The pandemic is leading to large, widely-varying income losses. Understanding who is experiencing them, and whether they are coping, is vital for the government to target support both immediately and in the recovery. This project will use real-time data to describe what is happening to people’s finances. It will focus on changes to incomes, savings and spending patterns including arrears on debts.

Project overview

Using non-personalised data from budgeting app Money Dashboard, which combines information from all of people’s bank accounts and credit card transactions, the IFS will follow a large sample of individuals. It will analyse changes to incomes, spending and savings before the pandemic started and track changes since the lockdown – and how these vary according to pre-crisis incomes, gender, location and age.

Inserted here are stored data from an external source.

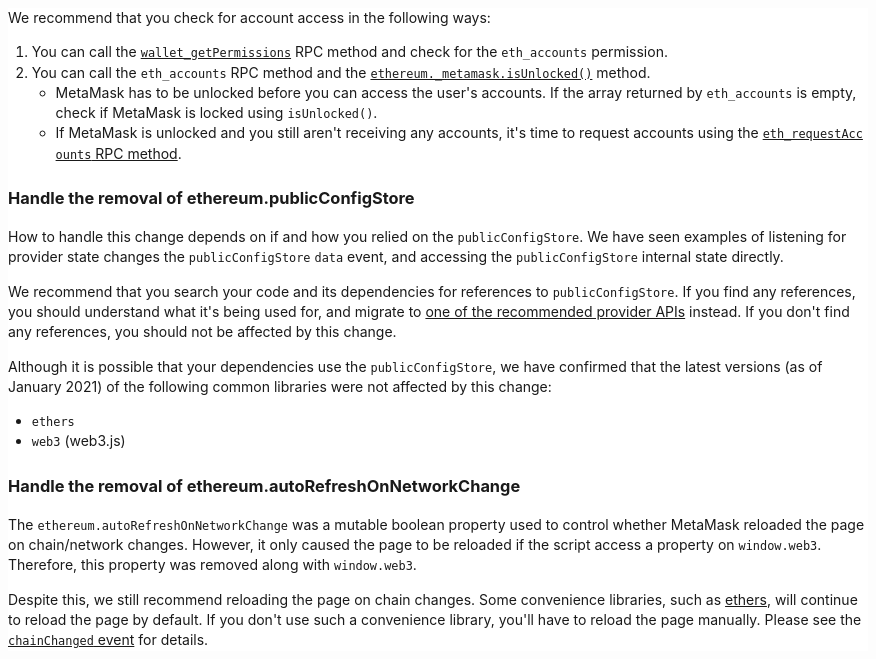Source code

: We recommend that you check for account access in the following ways:

1. You can call the [`wallet_getPermissions`](../reference/rpc-api.md#wallet_getpermissions) RPC method
    and check for the `eth_accounts` permission.
1. You can call the `eth_accounts` RPC method and the
    [`ethereum._metamask.isUnlocked()`](../reference/provider-api.md#windowethereum_metamaskisunlocked) method.
    - MetaMask has to be unlocked before you can access the user's accounts.
      If the array returned by `eth_accounts` is empty, check if MetaMask is locked using `isUnlocked()`.
    - If MetaMask is unlocked and you still aren't receiving any accounts, it's time to request
      accounts using the [`eth_requestAccounts` RPC method](../reference/rpc-api.md#eth_requestaccounts).

### Handle the removal of ethereum.publicConfigStore

How to handle this change depends on if and how you relied on the `publicConfigStore`.
We have seen examples of listening for provider state changes the `publicConfigStore` `data` event,
and accessing the `publicConfigStore` internal state directly.

We recommend that you search your code and its dependencies for references to `publicConfigStore`.
If you find any references, you should understand what it's being used for, and migrate to
[one of the recommended provider APIs](../reference/provider-api.md) instead.
If you don't find any references, you should not be affected by this change.

Although it is possible that your dependencies use the `publicConfigStore`, we have confirmed that
the latest versions (as of January 2021) of the following common libraries were not affected by this
change:

- `ethers`
- `web3` (web3.js)

### Handle the removal of ethereum.autoRefreshOnNetworkChange

The `ethereum.autoRefreshOnNetworkChange` was a mutable boolean property used to control whether
MetaMask reloaded the page on chain/network changes.
However, it only caused the page to be reloaded if the script access a property on `window.web3`.
Therefore, this property was removed along with `window.web3`.

Despite this, we still recommend reloading the page on chain changes.
Some convenience libraries, such as [ethers](https://www.npmjs.com/package/ethers), will continue to
reload the page by default.
If you don't use such a convenience library, you'll have to reload the page manually.
Please see the [`chainChanged` event](../reference/provider-api.md#chainchanged) for details.
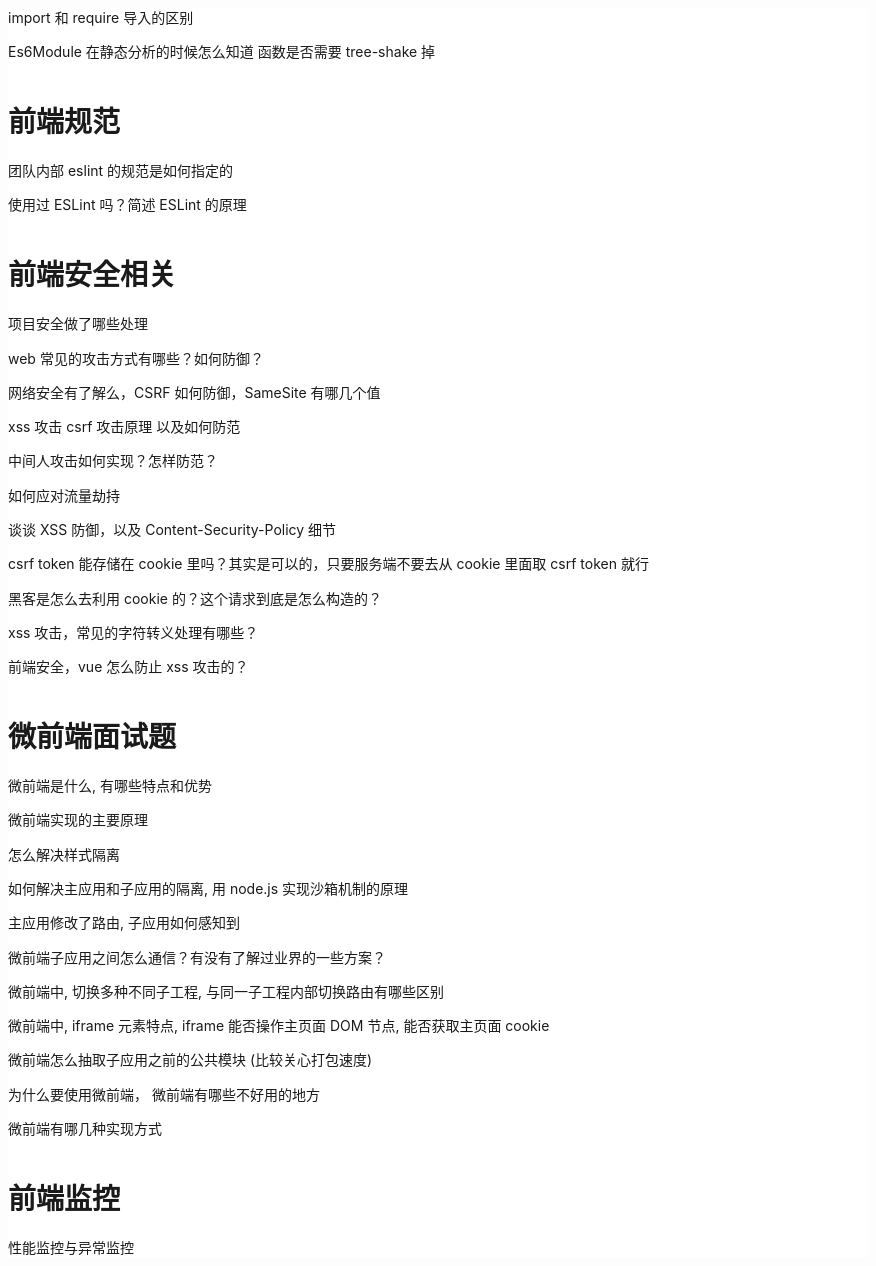 import 和 require 导入的区别

Es6Module 在静态分析的时候怎么知道 函数是否需要 tree-shake 掉

# 前端规范
团队内部 eslint 的规范是如何指定的

使用过 ESLint 吗？简述 ESLint 的原理

# 前端安全相关
项目安全做了哪些处理

web 常见的攻击方式有哪些？如何防御？

网络安全有了解么，CSRF 如何防御，SameSite 有哪几个值

xss 攻击 csrf 攻击原理 以及如何防范

中间人攻击如何实现？怎样防范？

如何应对流量劫持

谈谈 XSS 防御，以及 Content-Security-Policy 细节

csrf token 能存储在 cookie 里吗？其实是可以的，只要服务端不要去从 cookie 里面取 csrf token 就行

黑客是怎么去利用 cookie 的？这个请求到底是怎么构造的？

xss 攻击，常见的字符转义处理有哪些？

前端安全，vue 怎么防止 xss 攻击的？

# 微前端面试题
微前端是什么, 有哪些特点和优势

微前端实现的主要原理

怎么解决样式隔离

如何解决主应用和子应用的隔离, 用 node.js 实现沙箱机制的原理

主应用修改了路由, 子应用如何感知到

微前端子应用之间怎么通信？有没有了解过业界的一些方案？

微前端中, 切换多种不同子工程, 与同一子工程内部切换路由有哪些区别

微前端中, iframe 元素特点, iframe 能否操作主页面 DOM 节点, 能否获取主页面 cookie

微前端怎么抽取子应用之前的公共模块 (比较关心打包速度)

为什么要使用微前端， 微前端有哪些不好用的地方

微前端有哪几种实现方式

# 前端监控
性能监控与异常监控
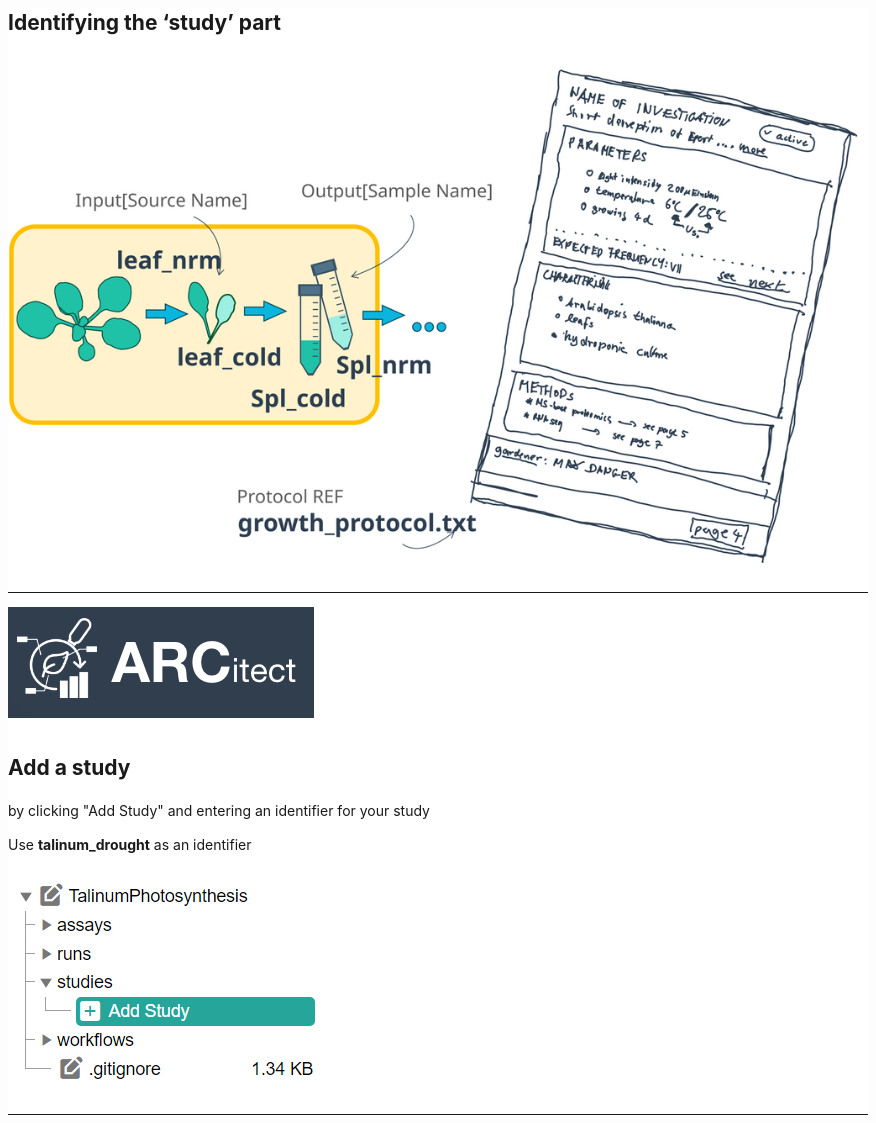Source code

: 
## Identifying the ‘study’ part

![w:900](./../start-here/arc-prototypic-study-identify.svg)

---

<img class="arcitectLogo" src="./../start-here/arcitectLogo.png"/>

## Add a study

by clicking "Add Study" and entering an identifier for your study

Use **talinum_drought** as an identifier

![bg right w:500](./../../../../img/ARCitect_TalinumPhotosynthesis_Study.png)

---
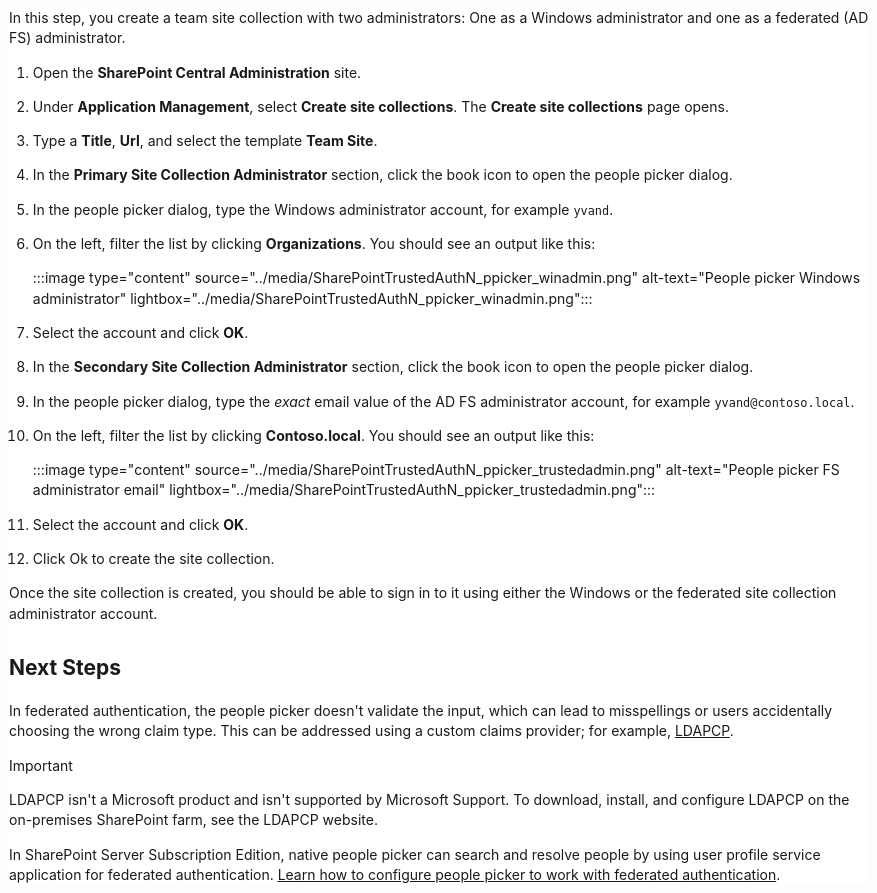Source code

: In this step, you create a team site collection with two administrators: One as a Windows administrator and one as a federated (AD FS) administrator.

1. Open the **SharePoint Central Administration** site.

1. Under **Application Management**, select **Create site collections**. The **Create site collections** page opens.

1. Type a **Title**, **Url**, and select the template **Team Site**.

1. In the **Primary Site Collection Administrator** section, click the book icon to open the people picker dialog.

1. In the people picker dialog, type the Windows administrator account, for example `yvand`.

1. On the left, filter the list by clicking **Organizations**. You should see an output like this:

    
    :::image type="content" source="../media/SharePointTrustedAuthN_ppicker_winadmin.png" alt-text="People picker Windows administrator" lightbox="../media/SharePointTrustedAuthN_ppicker_winadmin.png":::


1. Select the account and click **OK**.

1. In the **Secondary Site Collection Administrator** section, click the book icon to open the people picker dialog.

1. In the people picker dialog, type the _exact_ email value of the AD FS administrator account, for example `yvand@contoso.local`.

1. On the left, filter the list by clicking **Contoso.local**. You should see an output like this:

    
    :::image type="content" source="../media/SharePointTrustedAuthN_ppicker_trustedadmin.png" alt-text="People picker FS administrator email" lightbox="../media/SharePointTrustedAuthN_ppicker_trustedadmin.png":::


1. Select the account and click **OK**.

1. Click Ok to create the site collection.

Once the site collection is created, you should be able to sign in to it using either the Windows or the federated site collection administrator account.

## Next Steps

In federated authentication, the people picker doesn't validate the input, which can lead to misspellings or users accidentally choosing the wrong claim type. This can be addressed using a custom claims provider; for example, [LDAPCP](https://ldapcp.com/).

> [!IMPORTANT]
> LDAPCP isn't a Microsoft product and isn't supported by Microsoft Support. To download, install, and configure LDAPCP on the on-premises SharePoint farm, see the LDAPCP website.

In SharePoint Server Subscription Edition, native people picker can search and resolve people by using user profile service application for federated authentication. [Learn how to configure people picker to work with federated authentication](../administration/enhanced-people-picker-for-trusted-authentication-method.md).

For new benefits claimants, the research will examine the time lag between the earnings loss and benefit receipt and quantify how much of lost earnings benefits are replacing. It will review self-employed people receiving the SEISS and will track their circumstances before and afterwards. The work will identify furloughed employees and examine whether support provided keeps them out of hardship.

The research will identify missed payments or holidays on utility bills, rent or mortgages, and interest and penalty charges. It will identify for whom these problems emerge and how long they take to reach a tipping point after income falls, revealing the crucial window for intervention.

Changes in spending will vary widely. Some will see automatic falls in childcare, commuting, or leisure spending. The analysis will track changes in categories of spending for different groups, and relate this to the timing of changes in incomes. This will help further in identifying who is weathering the crisis least easily.

Putting the analyses together the IFS will calculate how financial balances are evolving, and relate this to the presence of income shocks during the crisis. This will reveal who is bridging gaps between incomes and expenditure by drawing on savings or accumulating debt.